2. Determine the coalition’s mission and objectives: A mission statement describes the coalition’s purpose. It should be concise, outcome-oriented and include the group’s overarching goals. Start by defining the issue or problem around which the coalition has come together and how the coalition plans to address the problem. Keep the mission statement broad. You do not want to limit strategies or sectors of the community that may become involved in the coalition. Furthermore, everyone should agree on the wording and intent of the mission statement because it will be the foundation of the coalition and its identity. After the mission statement has been developed, the coalition should determine the objectives that focus on achieving the mission. The objectives should lay out what the coalition plans to accomplish, by when and by whom.
3. Determine leadership and create an action plan: Leadership is critical to an effective coalition. Leaders are often people who lead other organizations, have experience on a particular subject and have connections or networks within the community. Leaders should be people who can get the coalition members to feel a sense of ownership, motivate members to actions, recruit new members and keep the mission and objectives of the coalition moving forward.
Coalition leaders need to work with members to develop an action plan that strives to achieve the coalition’s mission and objectives. An action plan should address the specific changes the coalition wants to influence, who will carry it out, when the plan will be completed or for how long it will be maintained, and what resources are needed to carry out the steps. Action plans also need to be flexible. As your coalition grows and the objectives are accomplished, members may want to revise the plan.
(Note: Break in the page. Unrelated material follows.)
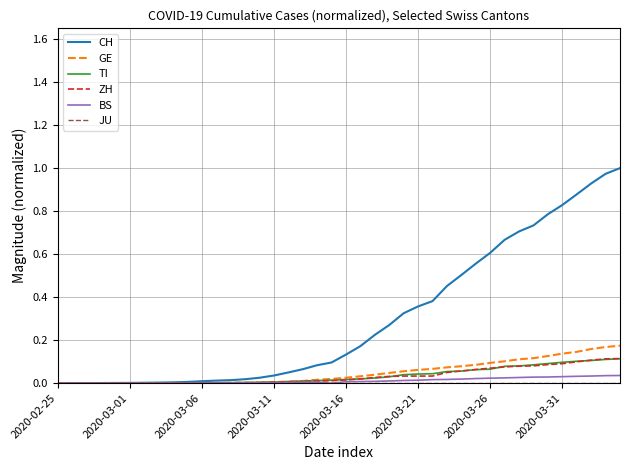

How many lines are shown in the chart?

6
4. Determine strategies for keeping coalition members involved: Retaining members is crucial to sustaining a strong coalition. It is important to keep members involved and invested in the coalition. Be inclusive and allow all members to participate. Share activities and responsibilities with all members and make a conscience effort to involve everyone in the coalition. Let members know how valuable they are to the coalition and how their unique contribution has helped achieve the objectives. In your action plan, include activities that will result in short-term, reachable successes, and celebrate those successes. You may also want to provide ongoing training, like a seminar, guest speaker or retreat, as a means of professional development and motivation for members.